Friday, July 23, 2010



A closer look: National's Energy Strategy

Yesterday the government released its Draft New Zealand Energy Strategy [PDF] for consultation. So, how does it compare with Labour's 2007 version? The difference is easy to spot. Labour's energy strategy was about shifting to a sustainable, low-emissions energy infrastructure. National's is about finding oil.

And that is about the size of it. Of twelve specific goals, "develop petroleum and mineral fuel resources" is first, while "reduce energy-related greenhouse gas emissions" is last. The environment has been reduced to an afterthought, a commitment to "best practice" (which means doing nothing), rather than being put at the core of the document. As for sustainability, its a dirty word, without a single mention in the entire document.

In keeping with National's climate change policy, there's a massive disconnect between goals and action.

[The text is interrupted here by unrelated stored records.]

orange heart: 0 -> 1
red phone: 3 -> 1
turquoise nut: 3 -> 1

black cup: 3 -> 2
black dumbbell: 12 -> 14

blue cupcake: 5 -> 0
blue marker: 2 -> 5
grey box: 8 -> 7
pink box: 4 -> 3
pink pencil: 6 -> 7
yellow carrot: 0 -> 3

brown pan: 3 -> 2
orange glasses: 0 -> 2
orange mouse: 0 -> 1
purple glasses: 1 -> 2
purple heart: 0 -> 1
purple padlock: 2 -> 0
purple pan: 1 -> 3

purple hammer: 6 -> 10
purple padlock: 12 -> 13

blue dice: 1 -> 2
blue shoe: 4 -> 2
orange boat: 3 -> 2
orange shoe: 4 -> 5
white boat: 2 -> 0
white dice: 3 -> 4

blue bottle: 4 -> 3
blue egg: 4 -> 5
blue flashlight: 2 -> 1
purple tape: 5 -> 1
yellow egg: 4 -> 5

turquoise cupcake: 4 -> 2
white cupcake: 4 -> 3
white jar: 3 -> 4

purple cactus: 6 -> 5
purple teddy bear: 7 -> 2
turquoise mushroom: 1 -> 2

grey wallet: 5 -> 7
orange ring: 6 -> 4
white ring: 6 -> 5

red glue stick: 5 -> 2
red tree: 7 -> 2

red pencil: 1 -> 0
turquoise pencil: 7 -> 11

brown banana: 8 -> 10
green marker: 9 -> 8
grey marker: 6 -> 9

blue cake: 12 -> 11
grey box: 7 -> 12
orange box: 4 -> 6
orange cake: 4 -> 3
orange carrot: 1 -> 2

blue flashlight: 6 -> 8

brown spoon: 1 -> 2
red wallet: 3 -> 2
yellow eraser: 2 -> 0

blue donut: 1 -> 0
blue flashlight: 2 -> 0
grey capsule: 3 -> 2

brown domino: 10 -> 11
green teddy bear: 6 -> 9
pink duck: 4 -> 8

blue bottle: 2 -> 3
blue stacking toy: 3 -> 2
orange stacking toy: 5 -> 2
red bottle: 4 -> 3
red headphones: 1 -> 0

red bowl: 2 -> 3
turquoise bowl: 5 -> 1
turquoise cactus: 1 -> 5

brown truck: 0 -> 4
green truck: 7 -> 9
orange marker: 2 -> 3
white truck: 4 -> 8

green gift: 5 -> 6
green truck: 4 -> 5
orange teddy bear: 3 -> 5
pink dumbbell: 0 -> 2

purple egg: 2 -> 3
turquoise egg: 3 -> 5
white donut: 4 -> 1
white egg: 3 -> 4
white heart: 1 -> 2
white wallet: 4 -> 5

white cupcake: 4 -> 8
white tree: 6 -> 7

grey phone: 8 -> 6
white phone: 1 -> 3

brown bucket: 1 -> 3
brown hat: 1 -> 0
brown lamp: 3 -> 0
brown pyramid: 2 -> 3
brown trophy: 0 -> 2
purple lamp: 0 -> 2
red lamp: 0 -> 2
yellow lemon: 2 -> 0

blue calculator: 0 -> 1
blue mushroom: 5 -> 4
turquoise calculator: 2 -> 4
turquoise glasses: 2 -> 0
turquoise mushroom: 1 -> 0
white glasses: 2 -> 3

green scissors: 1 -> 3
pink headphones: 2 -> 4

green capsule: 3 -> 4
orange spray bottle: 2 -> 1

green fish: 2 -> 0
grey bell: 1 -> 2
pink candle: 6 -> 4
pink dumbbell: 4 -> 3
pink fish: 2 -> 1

The government has retained the target of 90% renewable electricity by 2025, but has no plans on how it will be achieved. It seems to think the market will do it itself, rather than pursuing the cheapest, dirtiest technology. Ditto their plans for "an energy efficient transport system", where they say they will "focus on improving vehicle efficiency" while shitcanning plans to do exactly that (and building more roads, subsidising poor choices, while starving public transport). Only on finding oil do they have concrete plans, with promises of more fat exploration subsidies to the oil industry in the place of research into renewables. Isn't it time we stopped subsidising the dirty, polluting oil industry? After all, they are the problem, not the solution.

Appended to the Energy Strategy is a new National Energy Efficiency and Conservation Strategy. This sets more ambitious targets than the 2007 version, but again there's the disconnect between goals and actions. For example, they aim to reduce transport energy use by 29 PJ a year by 2015 (vs 20PJ a year in the 2007 version). The first specific action they give for achieving this? Building roads. Yes, seriously. Other than that, its just "provide information". Again, they seem to think the market will produce these reductions by magic - because that's so obviously what its done in the past. Similarly, they plan to save 21PJ a year by 2015 from business. Their chief policy? "Encourage a long-term view". This isn't "light-handed regulation" - it's doing nothing.

On products, specific targets to have Minimum Energy Performance Standards for 17 new classes of products and EnergyStar labelling for 15 has been replaced with a vague goal to extend such regulation "in line with major trading partners". Again, a "do nothing" approach. And on government, they've reduced the target for the public sector, eliminating carbon neutrality targets and pushing the deadline for a 10% reduction in per-employee energy use from 2012 to 2015. Only on homes do they have actions to bring about their goals, with a massive expansion of insulation programmes compared to Labour. And that's all due to the Greens.

In opposition, National derided Labour's strategies as "hot air". In government, that's exactly what they are producing. A 4-year-old can understand that things don't happen by magic, and that setting goals without any plans on how to bring them about will result in failure. Sadly, that logic seems to escape Gerry Brownlee.